The summer of food industry strikes and walkouts has stretched into the fall, with about 1,400 unionized Kellogg’s workers joining picket lines last week to protest new contract negotiations, The Guardian reports. The striking workers, members of the Bakery, Confectionery, Tobacco Workers and Grain Millers International Union (BCTGM), are following BCTGM-represented workers at Frito-Lay and Nabisco, who recently won concessions for new union contracts after weeks-long protests over potential changes to overtime rules and shift length. Kellogg’s employees described working 12-plus-hour shifts, seven days a week during a pandemic, which helped the company net a reported $1.25 billion in profit last year, only to see their employer push for changes to employees’ health care, vacation, and holiday pay and job protections. Not to mention threatening to outsource workers’ jobs to Mexico if the changes weren’t accepted.

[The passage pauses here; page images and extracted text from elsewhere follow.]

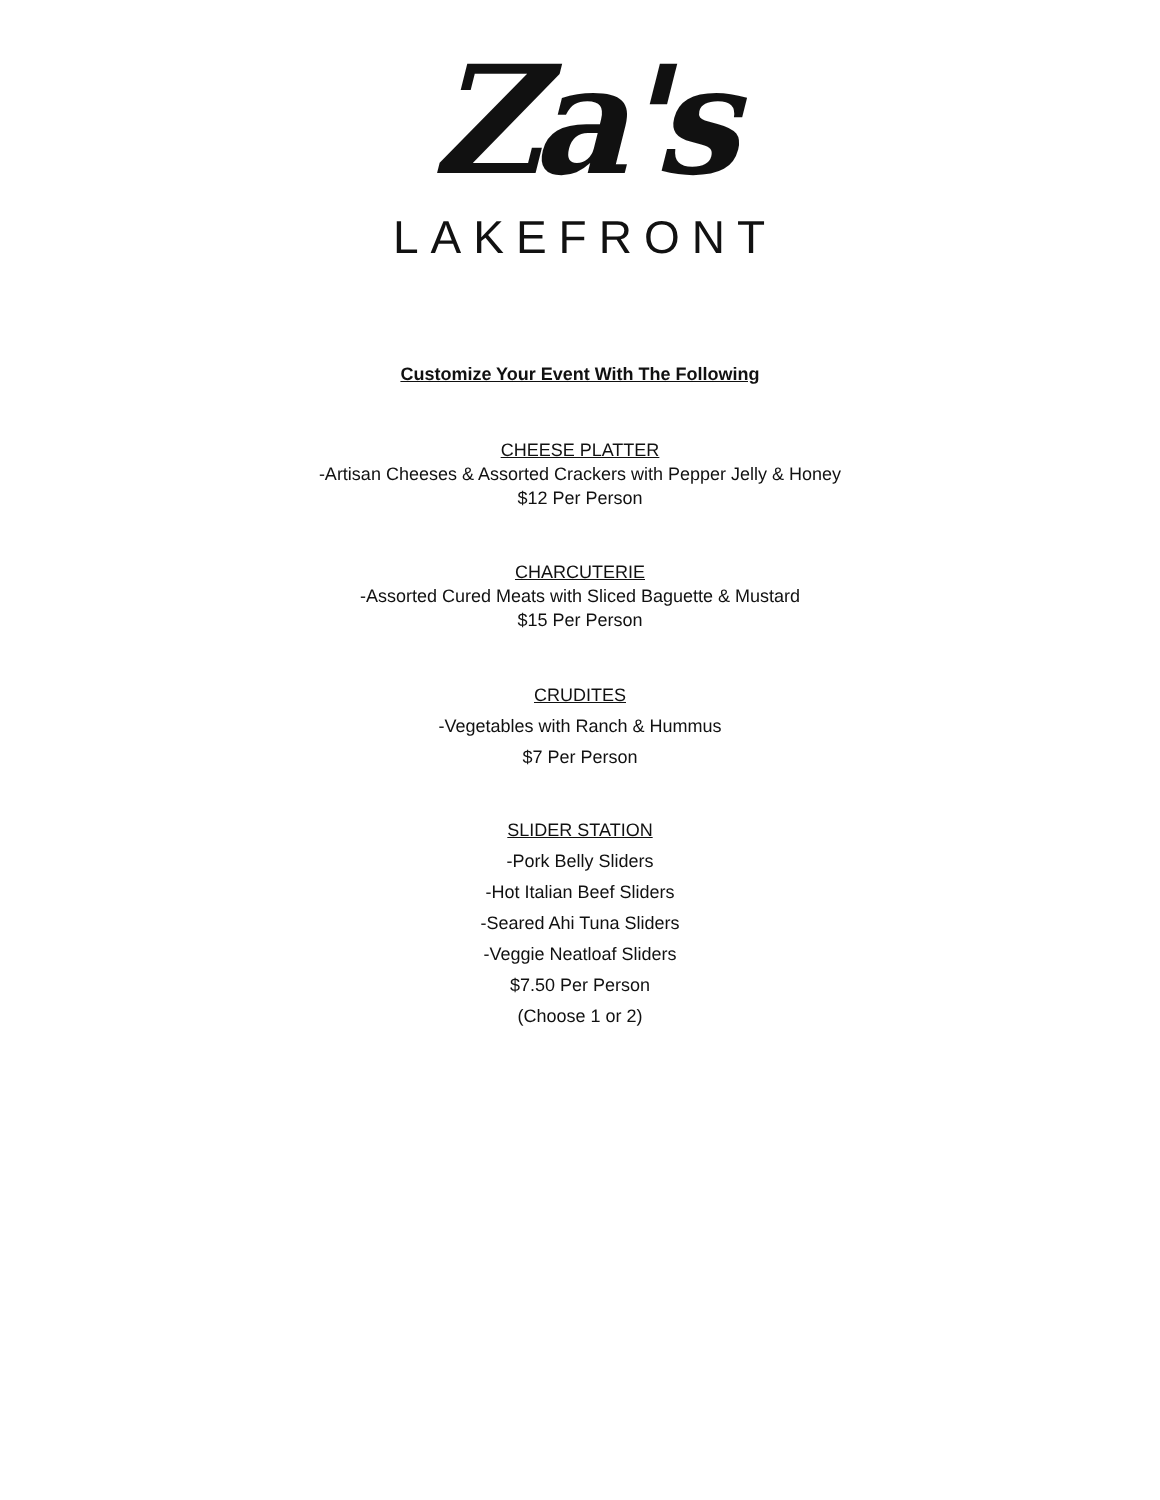Za's
LAKEFRONT
Customize Your Event With The Following
CHEESE PLATTER
-Artisan Cheeses & Assorted Crackers with Pepper Jelly & Honey
$12 Per Person
CHARCUTERIE
-Assorted Cured Meats with Sliced Baguette & Mustard
$15 Per Person
CRUDITES
-Vegetables with Ranch & Hummus
$7 Per Person
SLIDER STATION
-Pork Belly Sliders
-Hot Italian Beef Sliders
-Seared Ahi Tuna Sliders
-Veggie Neatloaf Sliders
$7.50 Per Person
(Choose 1 or 2)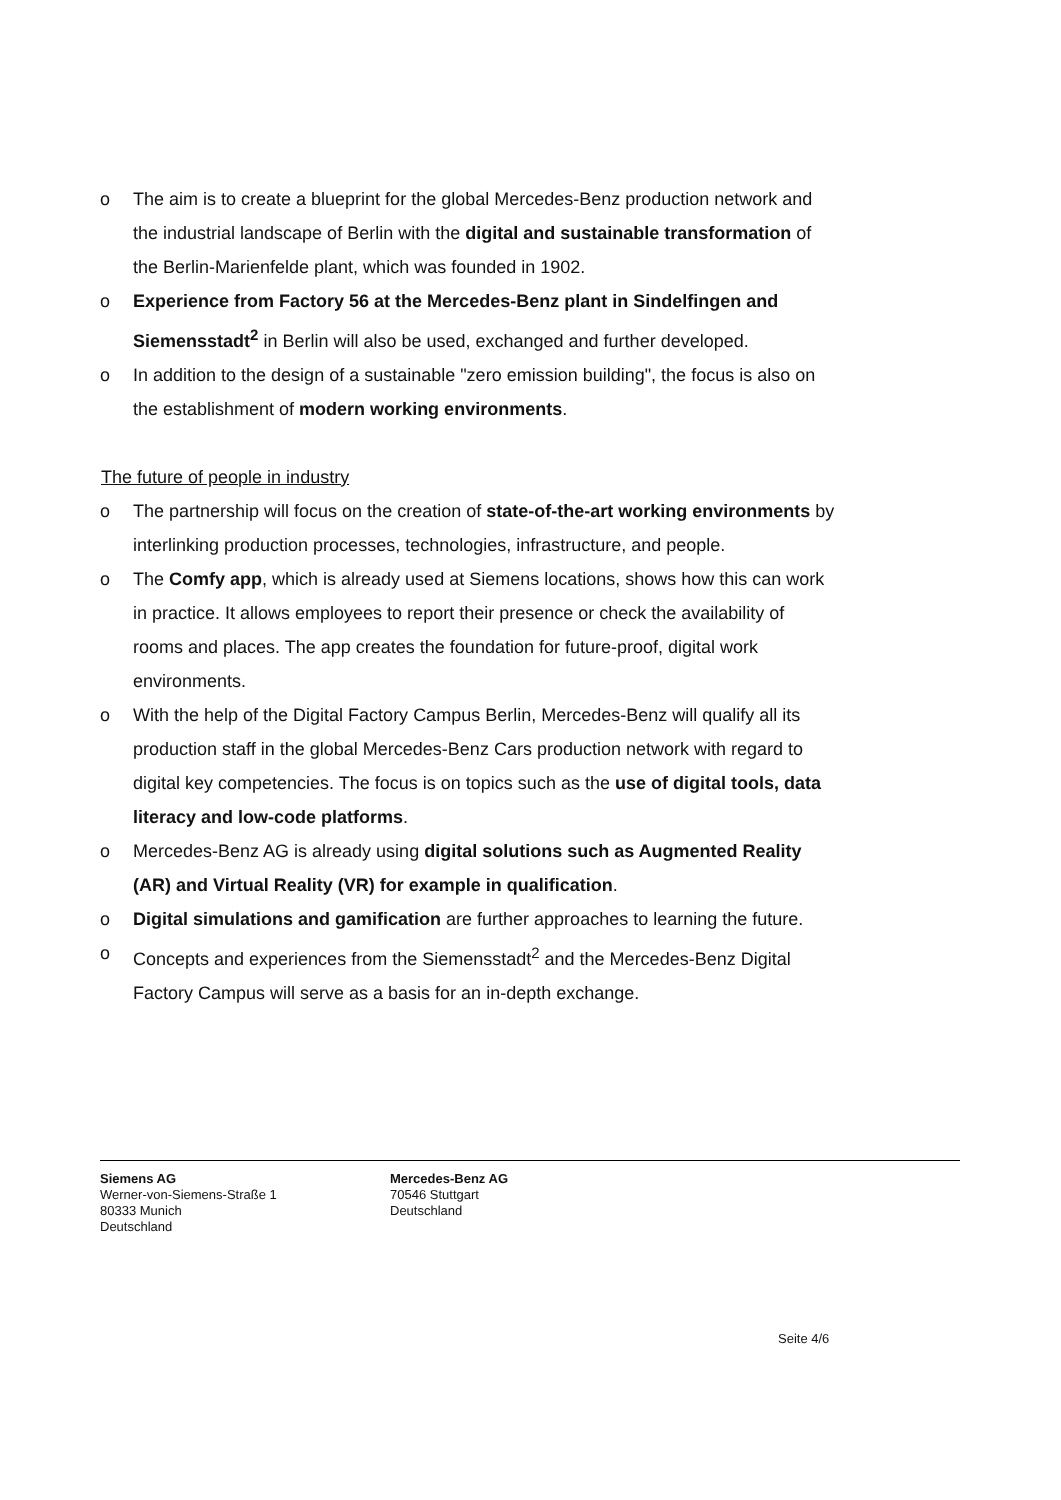o The aim is to create a blueprint for the global Mercedes-Benz production network and the industrial landscape of Berlin with the digital and sustainable transformation of the Berlin-Marienfelde plant, which was founded in 1902.
o Experience from Factory 56 at the Mercedes-Benz plant in Sindelfingen and Siemensstadt<sup>2</sup> in Berlin will also be used, exchanged and further developed.
o In addition to the design of a sustainable "zero emission building", the focus is also on the establishment of modern working environments.
The future of people in industry
o The partnership will focus on the creation of state-of-the-art working environments by interlinking production processes, technologies, infrastructure, and people.
o The Comfy app, which is already used at Siemens locations, shows how this can work in practice. It allows employees to report their presence or check the availability of rooms and places. The app creates the foundation for future-proof, digital work environments.
o With the help of the Digital Factory Campus Berlin, Mercedes-Benz will qualify all its production staff in the global Mercedes-Benz Cars production network with regard to digital key competencies. The focus is on topics such as the use of digital tools, data literacy and low-code platforms.
o Mercedes-Benz AG is already using digital solutions such as Augmented Reality (AR) and Virtual Reality (VR) for example in qualification.
o Digital simulations and gamification are further approaches to learning the future.
o Concepts and experiences from the Siemensstadt<sup>2</sup> and the Mercedes-Benz Digital Factory Campus will serve as a basis for an in-depth exchange.
Siemens AG
Werner-von-Siemens-Straße 1
80333 Munich
Deutschland
Mercedes-Benz AG
70546 Stuttgart
Deutschland
Seite 4/6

Patricia Campos-Medina, the executive director of the Worker Institute at Cornell University, told The Associated Press that the workers, unionized or not, feel that the pandemic has given them an unusual advantage, by laying bare to the public the hazardous and important nature of their work and precipitating a labor shortage that’s made it difficult to find replacement workers quickly. “Workers in general are demanding that companies invest more in the workforce and not just use the profits for the shareholders,” Campos-Medina said.